03 A series of shocks

Nobody who saw the news on 25 July 2000 could forget the dreadful events of that day. I was at work when the first reports of the French Concorde crash started appearing on the internet. Later, like so many others, I watched in horror as footage was shown of Concorde F-BTSC struggling through the air with one wing ablaze. Even now, it’s disturbing to see the grim photographs or film of the wreckage, and to think of the people who lost their lives.

Shortly afterwards, British Airways’ Concordes were grounded. I sorely missed seeing them in the sky, and couldn’t help looking forward to the day when they would fly again, even though I understood the reasons why the aeroplanes had to be examined and re-tested. Recently, some French Concorde friends took me to see the site at Gonesse. The weeds have grown over the scarred ground, but there is still an eerie, ringing silence. I don’t think that will ever fade away.

Late in 2001, the Concordes returned to scheduled flight. Obviously, I was delighted to see them back in the air – but I didn’t know of the threats that now faced them. Perhaps the gravest of all resulted from the loss of life in the 9/11 terror attacks; many of the people who had died in the Twin Towers had been regular Concorde customers. The world was becoming a greyer and more dangerous place.

Initial sketches

Thanks to my work on the British Airways book, I now knew where the Concordes lived. One day in 2001, while the fleet was still grounded, I took a sketchbook and headed to Heathrow to find and study them. Little did I know what I had begun.

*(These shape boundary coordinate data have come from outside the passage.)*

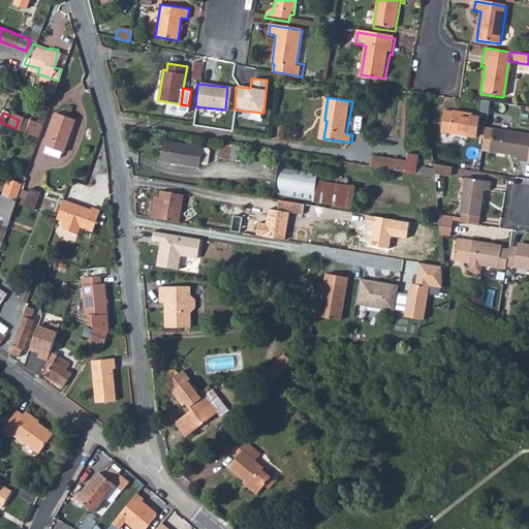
[(57,114),(45,145),(48,146),(45,152),(60,157),(62,151),(64,152),(75,120),(57,114)]
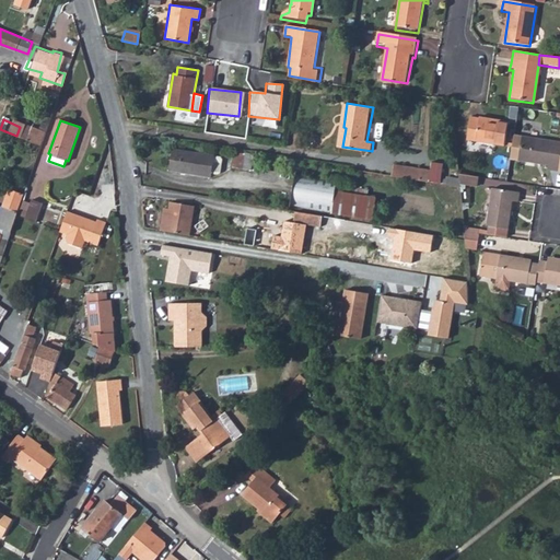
[(506,124),(480,120),(480,123),(469,120),(466,142),(503,149),(506,124)]
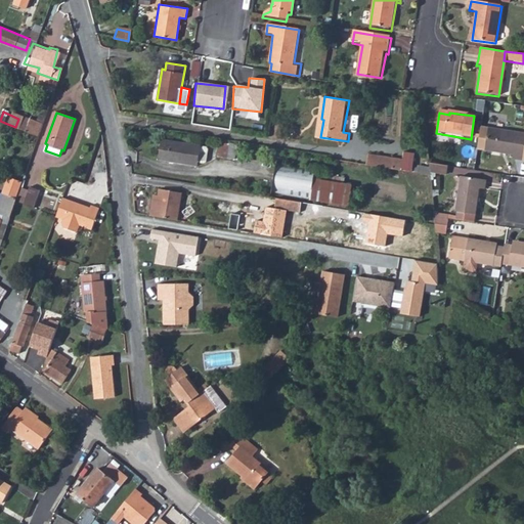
[(523,160),(523,135),(490,130),(486,151),(514,156),(514,160),(523,162),(523,160)]
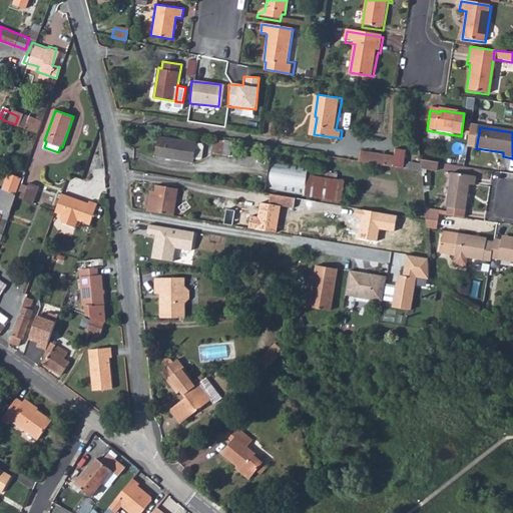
[(187,145),(148,139),(145,159),(184,165),(184,163),(189,164),(192,162),(193,151),(192,148),(186,148),(187,145)]
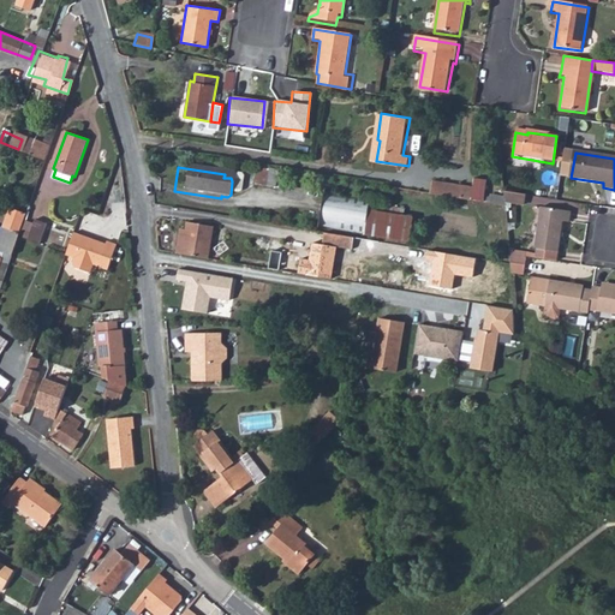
[(275,172),(248,167),(245,181),(273,186),(275,172)]
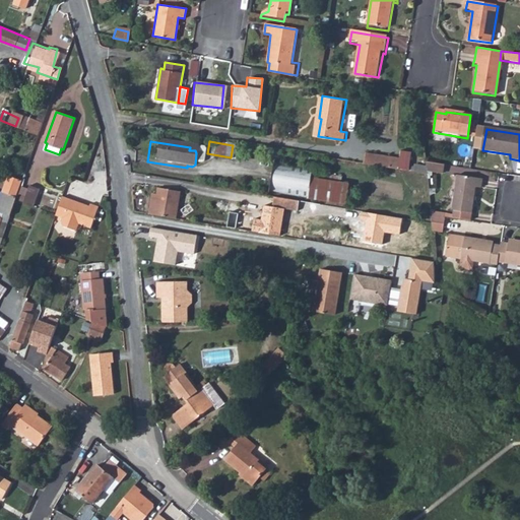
[(368,153),(366,164),(401,169),(402,159),(368,153)]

Wobbly first go at drawing Concorde from life

A wobbly start
This was my first go at drawing Concorde from life. My excuse is that I was a long way from the aircraft, peering through a car park. I found it really difficult to understand the shape and proportions, as you can probably see from the cringe-worthy effort here – she deserved better than this!

Concorde painted on silk

A bit more like it!
I fared a bit better when I tried working from photographs, as in this copy from an image by aviation photographer Adrian Meredith. This is actually a painting on silk, done in 2001.


The Queen’s Golden Jubilee in 2002 brought the heart-lifting sight of a flypast by Concorde G-BOAD with the Red Arrows. I had flown in from Spain earlier that day, and got home just before the event started. I turned on the TV, but watched the spectacle for real out of my window, as a procession of classic aircraft flew low across London. Finally, I saw what I had been waiting for – Alpha Delta and the Red Arrows sailed past me, looking like a flock of exotic birds led by a graceful swan. I didn’t take any photos, but I’m not sorry because I preferred to watch the flypast with my own eyes. The concordesst.com site has some fabulous images, though, which can be found here.

Everything was looking great for the big white bird, until the next bombshell dropped on 10 April 2003. I was in the supermarket when I heard a news report on their TV, saying that Concorde was to be grounded for good. I just managed to pay for my groceries and get out without anyone seeing the tears in my eyes. Surely they couldn’t do this.